Provided records:
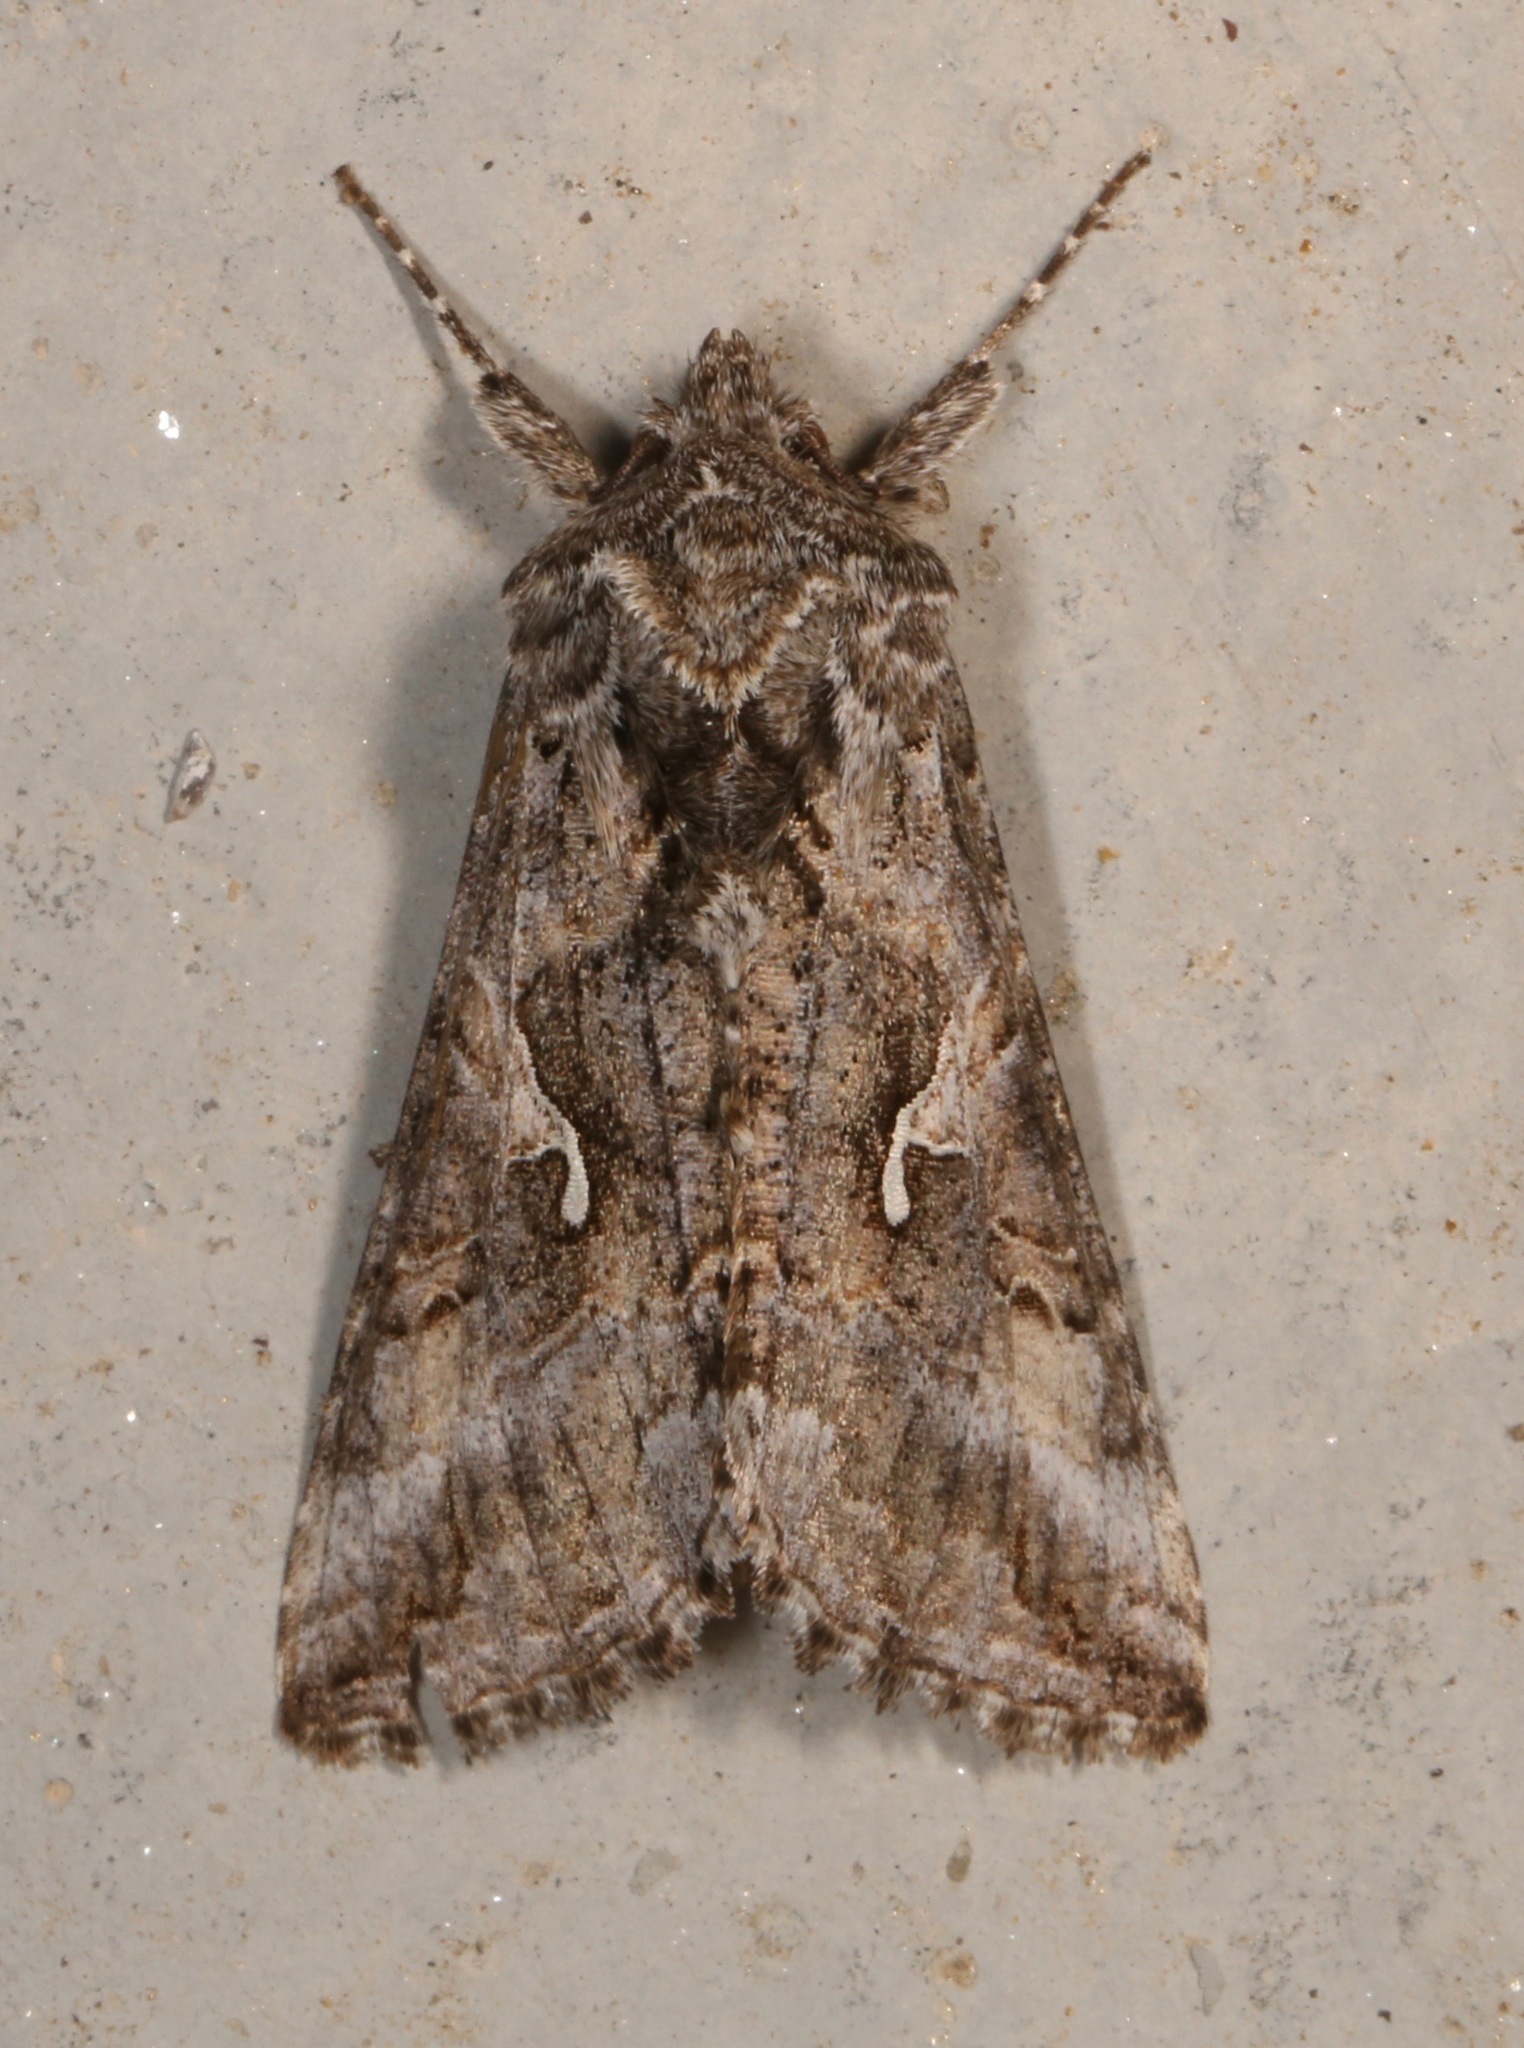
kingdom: Animalia
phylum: Arthropoda
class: Insecta
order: Lepidoptera
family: Noctuidae
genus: Autographa
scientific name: Autographa californica
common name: Alfalfa looper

Problem: Can you write out, word for word, every naming line given for the items above, leaving out the pictures?

The result:
kingdom: Animalia
phylum: Arthropoda
class: Insecta
order: Lepidoptera
family: Noctuidae
genus: Autographa
scientific name: Autographa californica
common name: Alfalfa looper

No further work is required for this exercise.